We already have a collection of entities ``all_residues`` which contains all residues in the structure regardless of the number of chains and models. Our task is to determine the number of non-water residues. The property which allows us to distinguish a water molecule from an amino acid is the name, which is stored as the ``name`` attribute.

.. doctest::

    >>> chain_A.name
    'A'
    >>> first_child = chain_A.sortedvalues()[0]
    >>> first_child.name
    'H_HOH'

We could write a loop to select those residues we can either loop over the residues in ``chain_A`` or ``all_residues`` as they are the same:

.. doctest::

    >>> non_water = []
    >>> for residue in chain_A:
    ...     if residue.name != 'H_HOH':
    ...          non_water.append(residue)
    ...
    >>> len(non_water)
    95

To make this more convenient each entity e.g. a ``Chain`` instance has a method to select children based on a property ``selectChildren``. The equivalent of the above expression is:

.. doctest::
    
    >>> non_water = chain_A.selectChildren('H_HOH', 'ne', 'name').values()

or

.. doctest::

    >>> non_water = all_residues.selectChildren('H_HOH', 'ne', 'name').values()
    >>> len(non_water)
    95

The first argument is a value, the second an operator name from the ``operator`` module, here 'ne' is for 'Not Equal'. The last argument 'name' is resolved by the ``data_children`` method which allows the user to retrieve data from a child entities attributes, xtra dictionary or methods. Here we get the data from the 'name' attribute. The ``selectChildren`` method returns a dictionary, where keys are the short ids and values are the child entities. The result can be put into a new entity holder.

.. doctest::

    >>> non_water_holder = einput(non_water, 'R')

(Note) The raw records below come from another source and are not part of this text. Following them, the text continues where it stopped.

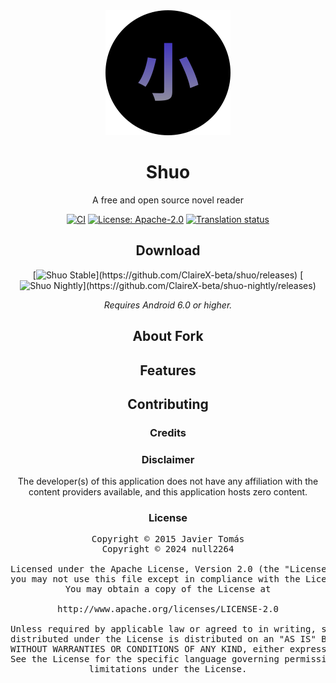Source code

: <div align="center">

<a href="https://github.com/ClaireX-beta/shuo">
    <img src="./.github/readme-images/app-icon-shuo.svg" alt="Shuo logo" height="200px" width="200px" />
</a>

# Shuo

</div>

<div align="center">

A free and open source novel reader

[![CI](https://github.com/ClaireX-beta/shuo/actions/workflows/build_push.yml/badge.svg?labelColor=27303D)](https://github.com/ClaireX-beta/shuo/actions/workflows/build_push.yml)
[![License: Apache-2.0](https://img.shields.io/github/license/ClaireX-beta/shuo?labelColor=27303D&color=0877d2)](/LICENSE)
[![Translation status](https://img.shields.io/weblate/progress/yokai?labelColor=27303D&color=946300)](https://hosted.weblate.org/engage/yokai/)



## Download

[![Shuo Stable](https://img.shields.io/github/v/release/ClaireX-beta/shuo?maxAge=3600&label=Stable&labelColor=06599d&color=043b69&filter=v*)](https://github.com/ClaireX-beta/shuo/releases)
[![Shuo Nightly](https://img.shields.io/github/v/release/ClaireX-beta/shuo-nightly?maxAge=3600&label=Nightly&labelColor=2c2c47&color=1c1c39&filter=r*)](https://github.com/ClaireX-beta/shuo-nightly/releases)

*Requires Android 6.0 or higher.*

## About Fork


## Features


## Contributing



### Credits


### Disclaimer

The developer(s) of this application does not have any affiliation with the content providers available, and this application hosts zero content.

### License

<pre>
Copyright © 2015 Javier Tomás
Copyright © 2024 null2264

Licensed under the Apache License, Version 2.0 (the "License");
you may not use this file except in compliance with the License.
You may obtain a copy of the License at

http://www.apache.org/licenses/LICENSE-2.0

Unless required by applicable law or agreed to in writing, software
distributed under the License is distributed on an "AS IS" BASIS,
WITHOUT WARRANTIES OR CONDITIONS OF ANY KIND, either express or implied.
See the License for the specific language governing permissions and
limitations under the License.
</pre>
</div>
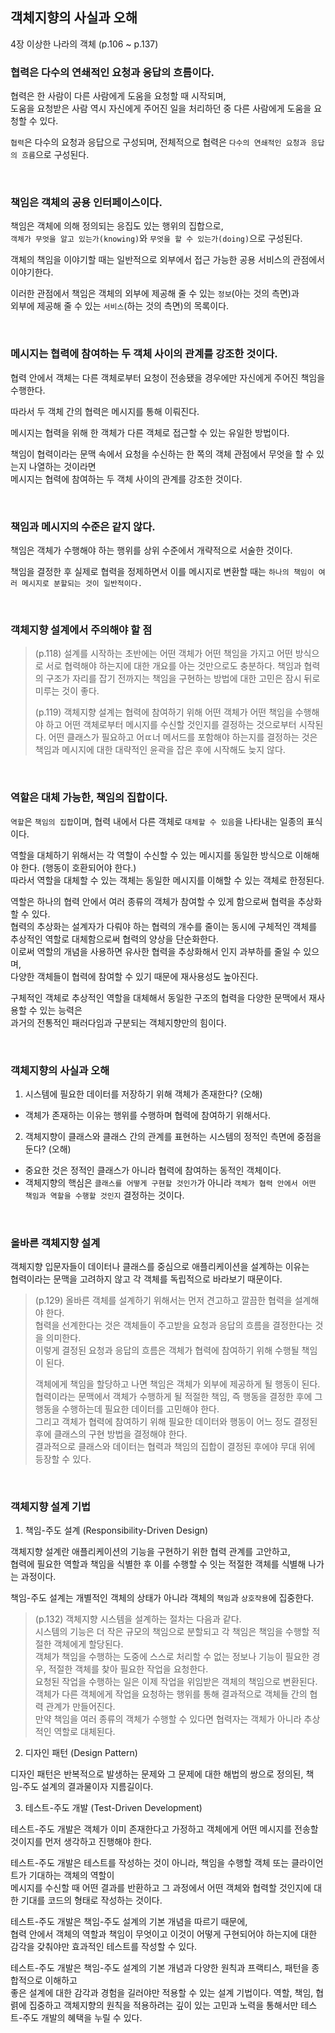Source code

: ## 객체지향의 사실과 오해
4장 이상한 나라의 객체 (p.106 ~ p.137)

### 협력은 다수의 연쇄적인 요청과 응답의 흐름이다.

협력은 한 사람이 다른 사람에게 도움을 요청할 때 시작되며,  
도움을 요청받은 사람 역시 자신에게 주어진 일을 처리하던 중 다른 사람에게 도움을 요청할 수 있다.

`협력`은 다수의 요청과 응답으로 구성되며, 전체적으로 협력은 `다수의 연쇄적인 요청과 응답의 흐름`으로 구성된다.

<br>

### 책임은 객체의 공용 인터페이스이다.

책임은 객체에 의해 정의되는 응집도 있는 행위의 집합으로,  
`객체가 무엇을 알고 있는가(knowing)`와 `무엇을 할 수 있는가(doing)`으로 구성된다.

객체의 책임을 이야기할 때는 일반적으로 외부에서 접근 가능한 공용 서비스의 관점에서 이야기한다.

이러한 관점에서 책임은 객체의 외부에 제공해 줄 수 있는 `정보`(아는 것의 측면)과  
외부에 제공해 줄 수 있는 `서비스`(하는 것의 측면)의 목록이다.

<br>

### 메시지는 협력에 참여하는 두 객체 사이의 관계를 강조한 것이다.

협력 안에서 객체는 다른 객체로부터 요청이 전송됐을 경우에만 자신에게 주어진 책임을 수행한다.

따라서 두 객체 간의 협력은 메시지를 통해 이뤄진다.

메시지는 협력을 위해 한 객체가 다른 객체로 접근할 수 있는 유일한 방법이다.

책임이 협력이라는 문맥 속에서 요청을 수신하는 한 쪽의 객체 관점에서 무엇을 할 수 있는지 나열하는 것이라면  
메시지는 협력에 참여하는 두 객체 사이의 관계를 강조한 것이다.

<br>

### 책임과 메시지의 수준은 같지 않다.

책임은 객체가 수행해야 하는 행위를 상위 수준에서 개략적으로 서술한 것이다.

책임을 결정한 후 실제로 협력을 정제하면서 이를 메시지로 변환할 때는 `하나의 책임이 여러 메시지로 분할되는 것이 일반적이다.` 

<br>

### 객체지향 설계에서 주의해야 할 점

> (p.118) 설계를 시작하는 초반에는 어떤 객체가 어떤 책임을 가지고 어떤 방식으로 서로 협력해야 하는지에 대한 개요를 아는 것만으로도 충분하다.
> 책임과 협력의 구조가 자리를 잡기 전까지는 책임을 구현하는 방법에 대한 고민은 잠시 뒤로 미루는 것이 좋다.
>
> (p.119) 객체지향 설계는 협력에 참여하기 위해 어떤 객체가 어떤 책임을 수행해야 하고 어떤 객체로부터 메시지를 수신할 것인지를 결정하는 것으로부터 시작된다.
> 어떤 클래스가 필요하고 어ㄸ너 메서드를 포함해야 하는지를 결정하는 것은 책임과 메시지에 대한 대략적인 윤곽을 잡은 후에 시작해도 늦지 않다.

<br>

### 역할은 대체 가능한, 책임의 집합이다.

`역할`은 `책임의 집합`이며, 협력 내에서 다른 객체로 `대체할 수 있음`을 나타내는 일종의 표식이다.

역할을 대체하기 위해서는 각 역할이 수신할 수 있는 메시지를 동일한 방식으로 이해해야 한다. (행동이 호환되어야 한다.)  
따라서 역할을 대체할 수 있는 객체는 동일한 메시지를 이해할 수 있는 객체로 한정된다.

역할은 하나의 협력 안에서 여러 종류의 객체가 참여할 수 있게 함으로써 협력을 추상화할 수 있다.  
협력의 추상화는 설계자가 다뤄야 하는 협력의 개수를 줄이는 동시에 구체적인 객체를 추상적인 역할로 대체함으로써 협력의 양상을 단순화한다.  
이로써 역할의 개념을 사용하면 유사한 협력을 추상화해서 인지 과부하를 줄일 수 있으며,  
다양한 객체들이 협력에 참여할 수 있기 때문에 재사용성도 높아진다.

구체적인 객체로 추상적인 역할을 대체해서 동일한 구조의 협력을 다양한 문맥에서 재사용할 수 있는 능력은  
과거의 전통적인 패러다임과 구분되는 객체지향만의 힘이다.

<br>

### 객체지향의 사실과 오해

1. 시스템에 필요한 데이터를 저장하기 위해 객체가 존재한다? (오해)
- 객체가 존재하는 이유는 행위를 수행하며 협력에 참여하기 위해서다.

2. 객체지향이 클래스와 클래스 간의 관계를 표현하는 시스템의 정적인 측면에 중점을 둔다? (오해)
- 중요한 것은 정적인 클래스가 아니라 협력에 참여하는 동적인 객체이다.
- 객체지향의 핵심은 `클래스를 어떻게 구현할 것인가`가 아니라 `객체가 협력 안에서 어떤 책임과 역할을 수행할 것인지` 결정하는 것이다.

<br>

### 올바른 객체지향 설계

객체지향 입문자들이 데이터나 클래스를 중심으로 애플리케이션을 설계하는 이유는  
협력이라는 문맥을 고려하지 않고 각 객체를 독립적으로 바라보기 때문이다.

> (p.129)
> 올바른 객체를 설계하기 위해서는 먼저 견고하고 깔끔한 협력을 설계해야 한다.  
> 협력을 선계한다는 것은 객체들이 주고받을 요청과 응답의 흐름을 결정한다는 것을 의미한다.  
> 이렇게 결정된 요청과 응답의 흐름은 객체가 협력에 참여하기 위해 수행될 책임이 된다.  
> 
> 객체에게 책임을 할당하고 나면 책임은 객체가 외부에 제공하게 될 행동이 된다.  
> 협력이라는 문맥에서 객체가 수행하게 될 적절한 책임, 즉 행동을 결정한 후에 그 행동을 수행하는데 필요한 데이터를 고민해야 한다.  
> 그리고 객체가 협력에 참여하기 위해 필요한 데이터와 행동이 어느 정도 결정된 후에 클래스의 구현 방법을 결정해야 한다.  
> 결과적으로 클래스와 데이터는 협력과 책임의 집합이 결정된 후에야 무대 위에 등장할 수 있다.

<br>

### 객체지향 설계 기법

1. 책임-주도 설계 (Responsibility-Driven Design)

객체지향 설계란 애플리케이션의 기능을 구현하기 위한 협력 관계를 고안하고,  
협력에 필요한 역할과 책임을 식별한 후 이를 수행할 수 잇는 적절한 객체를 식별해 나가는 과정이다.

책임-주도 설계는 개별적인 객체의 상태가 아니라 객체의 `책임`과 `상호작용`에 집중한다.

> (p.132) 객체지향 시스템을 설계하는 절차는 다음과 같다.  
> 시스템의 기능은 더 작은 규모의 책임으로 분할되고 각 책임은 책임을 수행할 적절한 객체에게 할당된다.  
> 객체가 책임을 수행하는 도중에 스스로 처리할 수 없는 정보나 기능이 필요한 경우, 적절한 객체를 찾아 필요한 작업을 요청한다.  
> 요청된 작업을 수행하는 일은 이제 작업을 위임받은 객체의 책임으로 변환된다.  
> 객체가 다른 객체에게 작업을 요청하는 행위를 통해 결과적으로 객체들 간의 협력 관계가 만들어진다.  
> 만약 책임을 여러 종류의 객체가 수행할 수 있다면 협력자는 객체가 아니라 추상적인 역할로 대체된다.


2. 디자인 패턴 (Design Pattern)

디자인 패턴은 반복적으로 발생하는 문제와 그 문제에 대한 해법의 쌍으로 정의된, 책임-주도 설계의 결과물이자 지름길이다.

3. 테스트-주도 개발 (Test-Driven Development)

테스트-주도 개발은 객체가 이미 존재한다고 가정하고 객체에게 어떤 메시지를 전송할 것이지를 먼저 생각하고 진행해야 한다.

테스트-주도 개발은 테스트를 작성하는 것이 아니라, 책임을 수행할 객체 또는 클라이언트가 기대하는 객체의 역할이  
메시지를 수신할 때 어떤 결과를 반환하고 그 과정에서 어떤 객체와 협력할 것인지에 대한 기대를 코드의 형태로 작성하는 것이다.  

테스트-주도 개발은 책임-주도 설계의 기본 개념을 따르기 때문에,  
협력 안에서 객체의 역할과 책임이 무엇이고 이것이 어떻게 구현되어야 하는지에 대한 감각을 갖춰야만 효과적인 테스트를 작성할 수 있다.

테스트-주도 개발은 책임-주도 설계의 기본 개념과 다양한 원칙과 프랙티스, 패턴을 종합적으로 이해하고  
좋은 설계에 대한 감각과 경험을 길러야만 적용할 수 있는 설계 기법이다.
역할, 책임, 협렭에 집중하고 객체지향의 원칙을 적용하려는 깊이 있는 고민과 노력을 통해서만 테스트-주도 개발의 혜택을 누릴 수 있다.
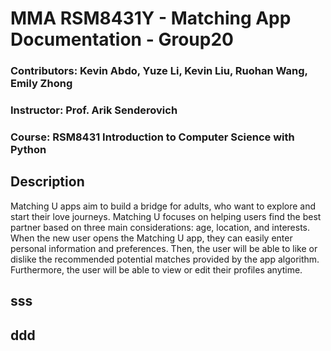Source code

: # MMA RSM8431Y - Matching App Documentation - Group20 
### Contributors: Kevin Abdo, Yuze Li, Kevin Liu, Ruohan Wang, Emily Zhong
### Instructor: Prof. Arik Senderovich
### Course: RSM8431 Introduction to Computer Science with Python 

## Description
Matching U apps aim to build a bridge for adults, who want to explore and start their love journeys. Matching U focuses on helping users find the best partner based on three main considerations: age, location, and interests. When the new user opens the Matching U app, they can easily enter personal information and preferences. Then, the user will be able to like or dislike the recommended potential matches provided by the app algorithm. Furthermore, the user will be able to view or edit their profiles anytime. 


 ## sss
 ## ddd
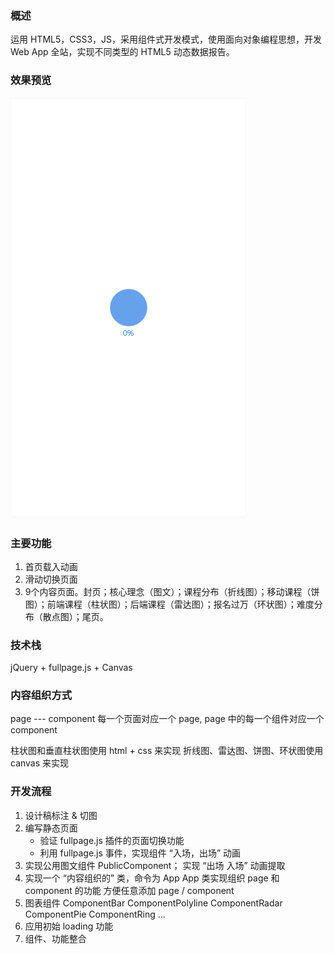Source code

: ### 概述
运用 HTML5，CSS3，JS，采用组件式开发模式，使用面向对象编程思想，开发 Web App 全站，实现不同类型的 HTML5 动态数据报告。

### 效果预览
![效果预览](./H5_web_app.gif)

### 主要功能
1. 首页载入动画
2. 滑动切换页面
3. 9个内容页面。封页；核心理念（图文）；课程分布（折线图）；移动课程（饼图）；前端课程（柱状图）；后端课程（雷达图）；报名过万（环状图）；难度分布（散点图）；尾页。

### 技术栈
jQuery + fullpage.js + Canvas

### 内容组织方式 
page --- component 每一个页面对应一个 page, page 中的每一个组件对应一个 component 

柱状图和垂直柱状图使用 html + css 来实现
折线图、雷达图、饼图、环状图使用 canvas 来实现

### 开发流程
1. 设计稿标注 & 切图
2. 编写静态页面
   +  验证 fullpage.js 插件的页面切换功能
   +  利用 fullpage.js 事件，实现组件 “入场，出场” 动画
3. 实现公用图文组件 PublicComponent； 实现 “出场 入场” 动画提取
4. 实现一个 “内容组织的” 类，命令为 App
    App 类实现组织 page 和 component 的功能 方便任意添加 page / component
5. 图表组件 ComponentBar ComponentPolyline ComponentRadar ComponentPie ComponentRing ...
6. 应用初始 loading 功能
7. 组件、功能整合
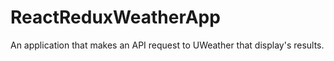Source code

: # ReactReduxWeatherApp
An application that makes an API request to UWeather that display's results. 
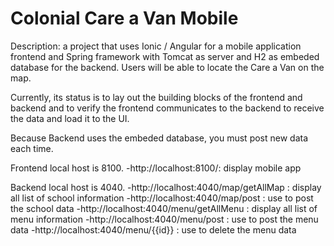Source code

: # Colonial Care a Van Mobile

Description: a project that uses Ionic / Angular for a mobile application frontend and Spring framework with Tomcat as server and H2 as embeded database for the backend. Users will be able to locate the Care a Van on the map.

Currently, its status is to lay out the building blocks of the frontend and backend and to verify the frontend communicates to the backend to receive the data and load it to the UI.

Because Backend uses the embeded database, you must post new data each time. 

Frontend local host is 8100.
-http://localhost:8100/: display mobile app

Backend local host is 4040.
-http://localhost:4040/map/getAllMap : display all list of school information
-http://localhost:4040/map/post : use to post the school data
-http://localhost:4040/menu/getAllMenu : display all list of menu information
-http://localhost:4040/menu/post : use to post the menu data
-http://localhost:4040/menu/{{id}} : use to delete the menu data

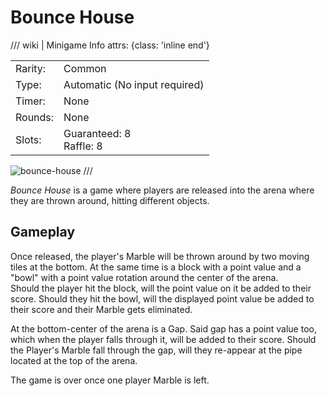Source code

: # Bounce House

/// wiki | Minigame Info
    attrs: {class: 'inline end'}

|         |                               |
|---------|-------------------------------|
| Rarity: | Common                        |
| Type:   | Automatic (No input required) |
| Timer:  | None                          |
| Rounds: | None                          |
| Slots:  | Guaranteed: 8<br>Raffle: 8    |

![bounce-house](../../assets/images/minigames/bounce-house.jpg)
///

*Bounce House* is a game where players are released into the arena where they are thrown around, hitting different objects.

## Gameplay

Once released, the player's Marble will be thrown around by two moving tiles at the bottom. At the same time is a block with a point value and a "bowl" with a point value rotation around the center of the arena.  
Should the player hit the block, will the point value on it be added to their score. Should they hit the bowl, will the displayed point value be added to their score and their Marble gets eliminated.

At the bottom-center of the arena is a Gap. Said gap has a point value too, which when the player falls through it, will be added to their score. Should the Player's Marble fall through the gap, will they re-appear at the pipe located at the top of the arena.

The game is over once one player Marble is left.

But having to first group the entities via ``einput`` then select them only to put them into a new container seems awkward. It can be done in one step using the ``select`` function.

.. doctest::

    >>> from cogent.struct.selection import select
    >>> non_water_holder = select(structure, 'R', 'H_HOH', 'ne', 'name')
    >>> len(non_water_holder)
    95

Is there a serine(s) in the sequence?

.. doctest::

    >>> serines = select(structure, 'R', 'SER', 'eq', 'name')
    >>> serines.sortedkeys()[0]
    ('2E1F', 0, 'A', ('SER', 1146, ' '))

The function raises a ``ValueError`` if no entities can be selected.